O que anda ruim pode ficar ainda pior

Observatório

Por Francisco Ourique, economista e especialista em comércio exterior.

Enquanto o ambiente político-partidário passa pelo tufão do “affair” do PSL versus Bolsonaro, na área econômica temos somente mais do mesmo: há evidências de perdas na área externa. O desarranjo neoliberal busca tapar o sol com a peneira, e procura inflar expectativas de ondas de investimentos que ainda ninguém viu e nem sabe de onde virá. Salvo a venda do acúmulo natural de petróleo da área do pré-sal, temos indicadores preocupantes.

Do pico das reservas internacionais verificadas em meados de junho de 2019, de USD 390,5 bilhões, estamos hoje com USD 373 bilhões em carteira, coisa de R$ 71 bilhões em alguns meses. A Balança Comercial brasileira também vem mostrando sinais preocupantes, com importações estáveis e exportações descendentes. Entre janeiro e setembro do ano em curso, o superávit ficou em USD 33,6 bilhões, perda de USD 8,1 bilhões, comparado ao desempenho do mesmo período do ano anterior.

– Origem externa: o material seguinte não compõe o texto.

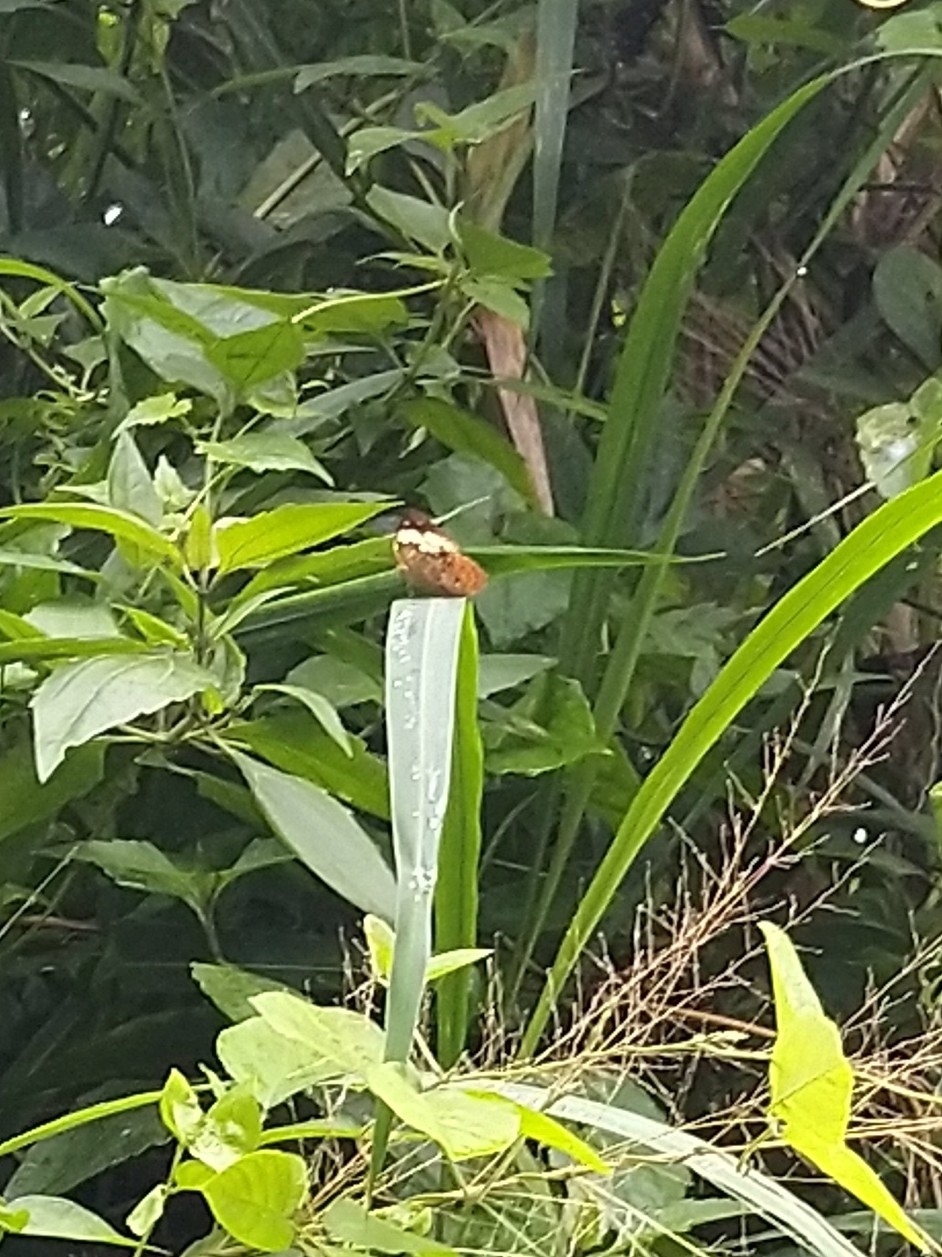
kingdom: Animalia
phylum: Arthropoda
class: Insecta
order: Lepidoptera
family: Nymphalidae
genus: Cupha
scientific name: Cupha erymanthis
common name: Rustic
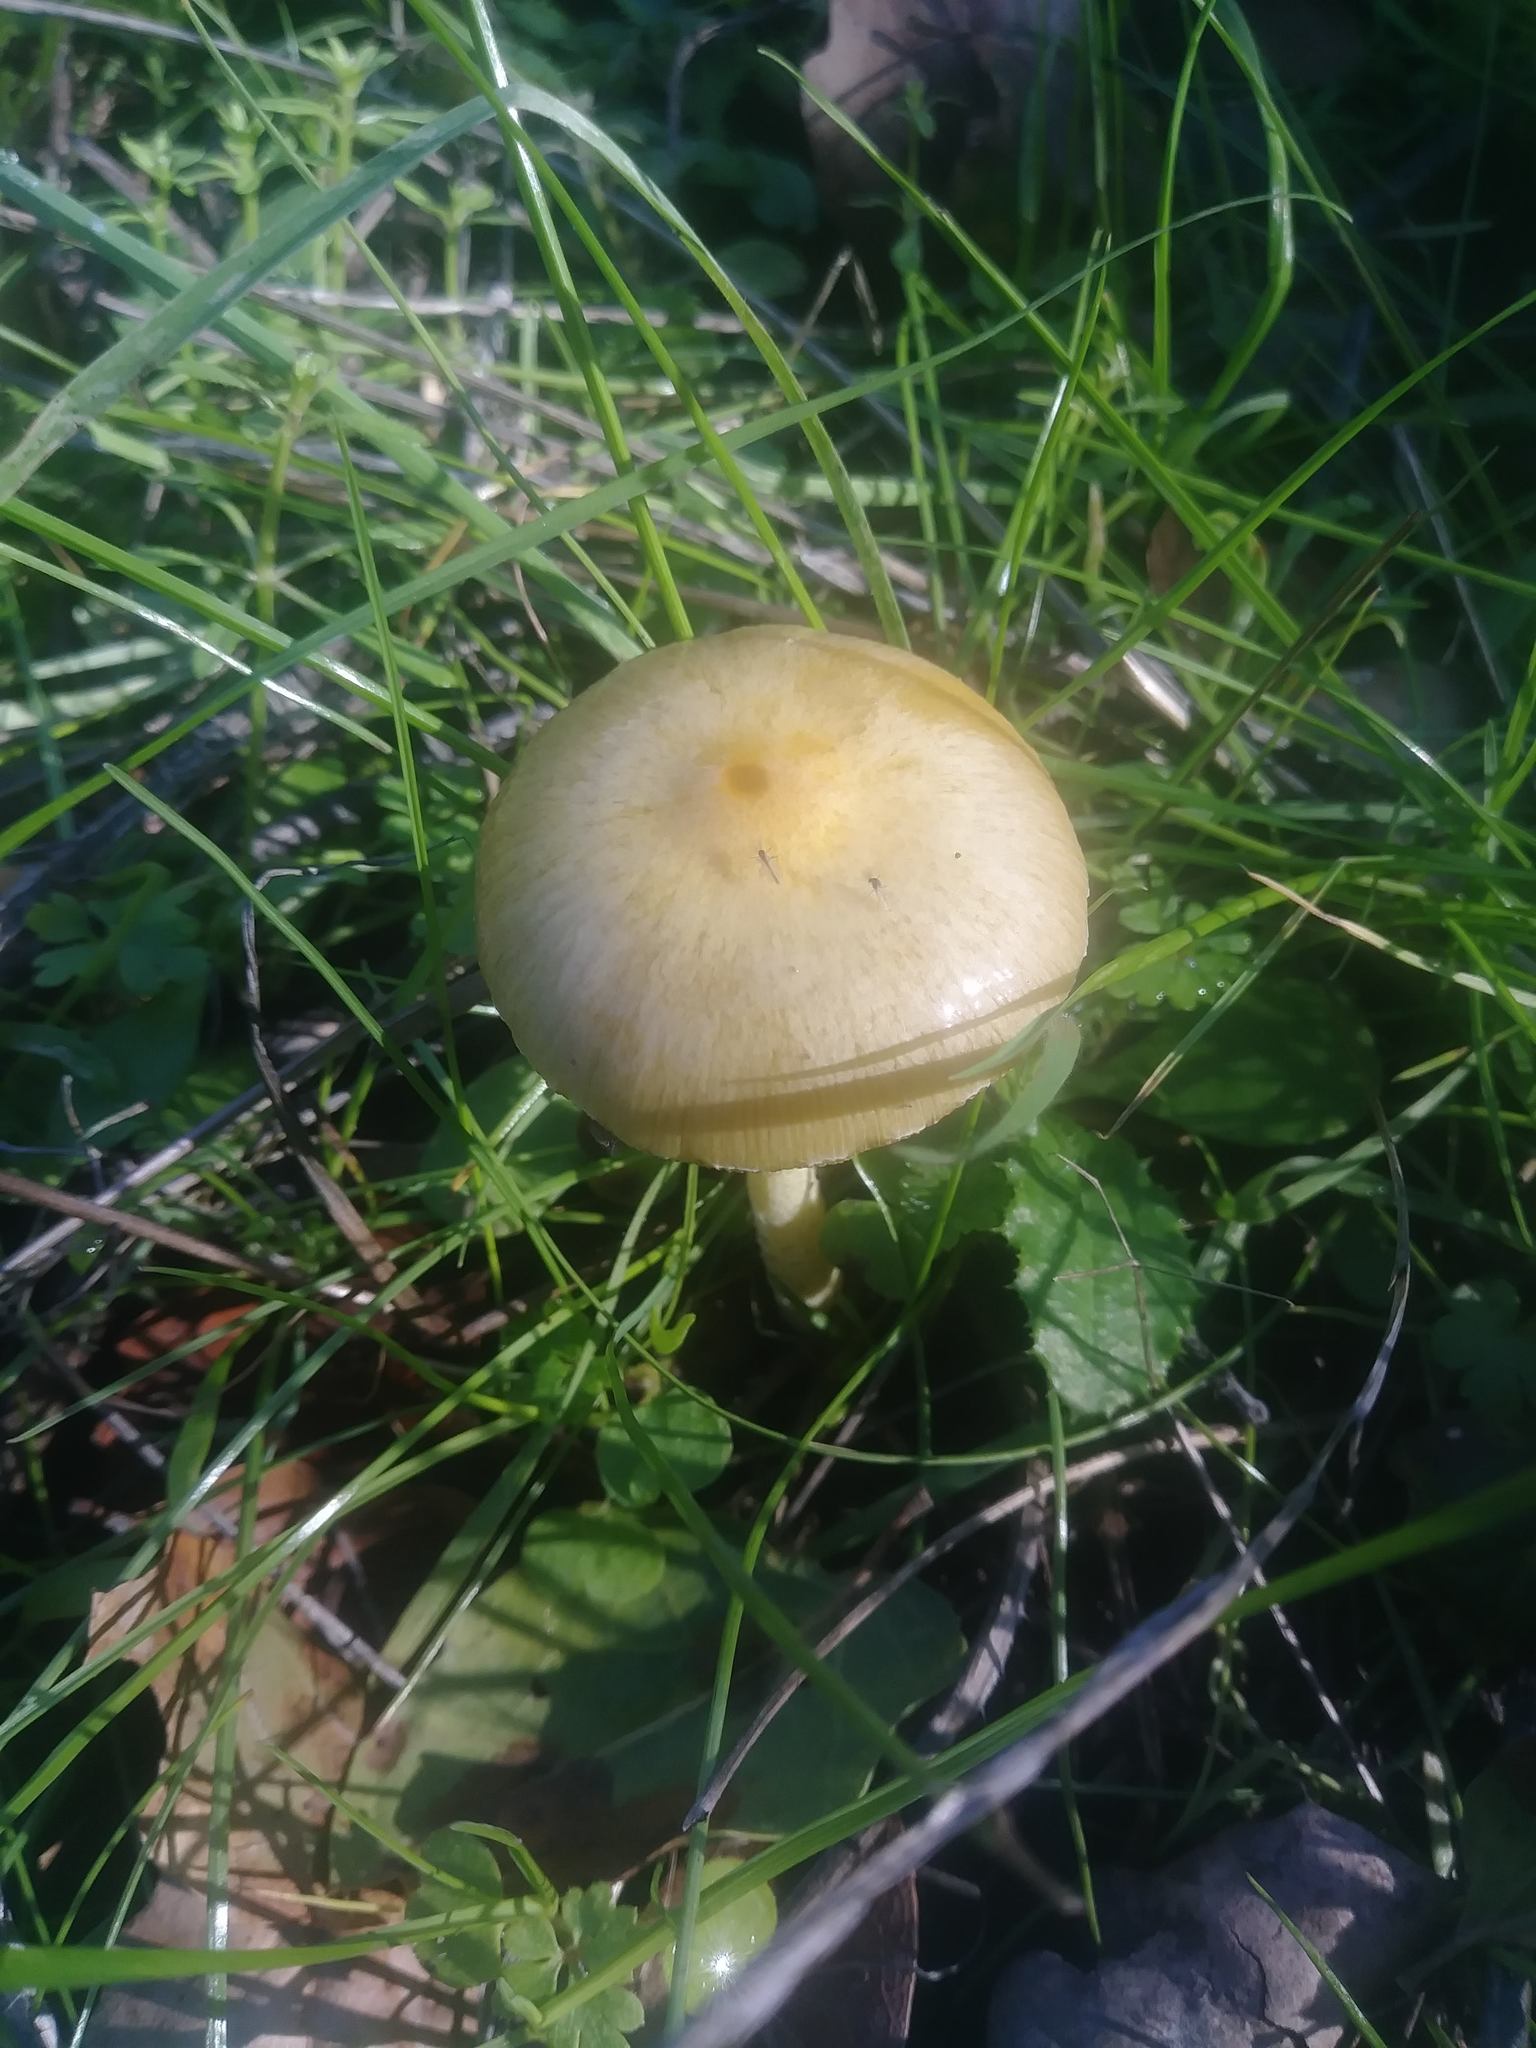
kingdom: Fungi
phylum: Basidiomycota
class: Agaricomycetes
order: Agaricales
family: Bolbitiaceae
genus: Bolbitius
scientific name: Bolbitius titubans
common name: Yellow fieldcap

Os investimentos Diretos Líquidos seguem a mesma trajetória. Entre janeiro e agosto de 2019 o Banco Central reporta resultado positivo de USD 41 bilhões, representando queda de USD 5 bilhões do mesmo período do ano anterior. Até quando será possível dizer que está tudo muito bom, está tudo muito bem? Não vai demorar muito para a área externa demonstrar que o discurso festivo de consistência não é o que parece.